An expanded palette of bright and photostable organellar Ca ²⁺ sensors

The use of fluorescent sensors for functional imaging has revolutionized the study of organellar Ca ²⁺ signaling. However, understanding the dynamic interplay between intracellular Ca ²⁺ sinks and sources requires bright, photostable and multiplexed measurements in each signaling compartment of interest to dissect the origins and destinations of Ca ²⁺ fluxes. We introduce a new toolkit of chemigenetic indicators based on HaloCaMP, optimized to report Ca ²⁺ dynamics in the endoplasmic reticulum (ER) and mitochondria of mammalian cells and neurons. Both ER-HaloCaMP and Mito-HaloCaMP present high brightness and responsiveness, and the use of different HaloTag ligands enables tunable red and far-red emission when quantifying organelle Ca ²⁺ dynamics, expanding significantly multiplexing capacities of Ca ²⁺ signaling.
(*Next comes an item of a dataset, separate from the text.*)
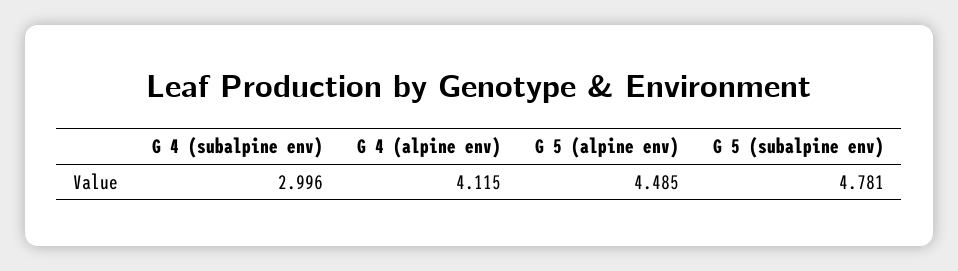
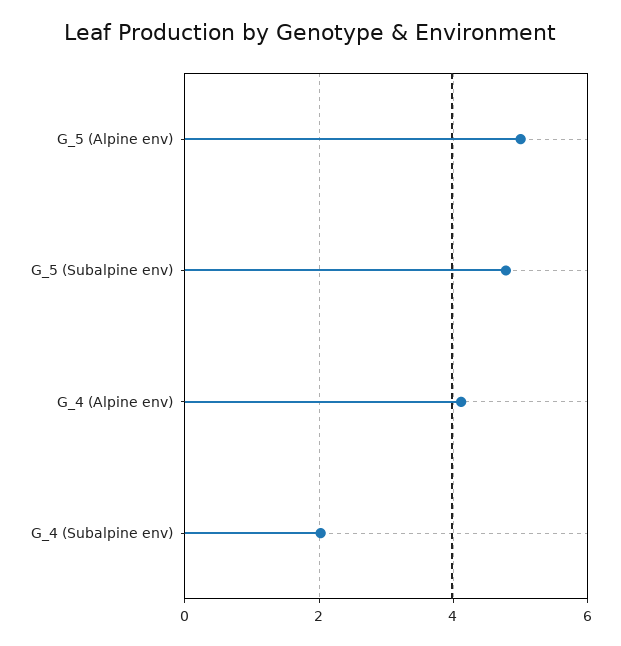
G 4 (subalpine env): 2.996 -> 2
G 5 (alpine env): 4.485 -> 5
The improved brightness of ER-HaloCaMP using either red or far-red HaloTag ligands enabled measuring ER Ca ²⁺ fluxes in axons of neurons, in which the ER is formed by a tiny tubule of 30-60 nanometers of diameter that impeded measurements with previous red ER Ca ²⁺ sensors. When measuring ER Ca ²⁺ fluxes in activated neuronal dendritic spines of cultured neurons, ER-HaloCaMP presented increased photostability compared to the gold-standard ER Ca ²⁺ sensor in the field, ER-GCaMP6-210, while presenting the same responsiveness. On the other hand, Mito-HaloCaMP presented higher responsiveness than current red sensors, and enabled the first measurements of mitochondrial Ca ²⁺ signaling in far-red in cell lines and primary neurons. As a proof-of-concept, we used 3-plex multiplexing to quantify interorganellar Ca ²⁺ signaling. We show that effective transfer of Ca ²⁺ from the ER to mitochondria depends on the ER releasing a critical amount of Ca ²⁺ . When this threshold is not met, the mobilized Ca ²⁺ is diverted to the cytosol instead. Our new toolkit provides an expanded palette of bright, photostable and responsive organellar Ca ²⁺ sensors, which will facilitate future studies of intracellular Ca ²⁺ signaling.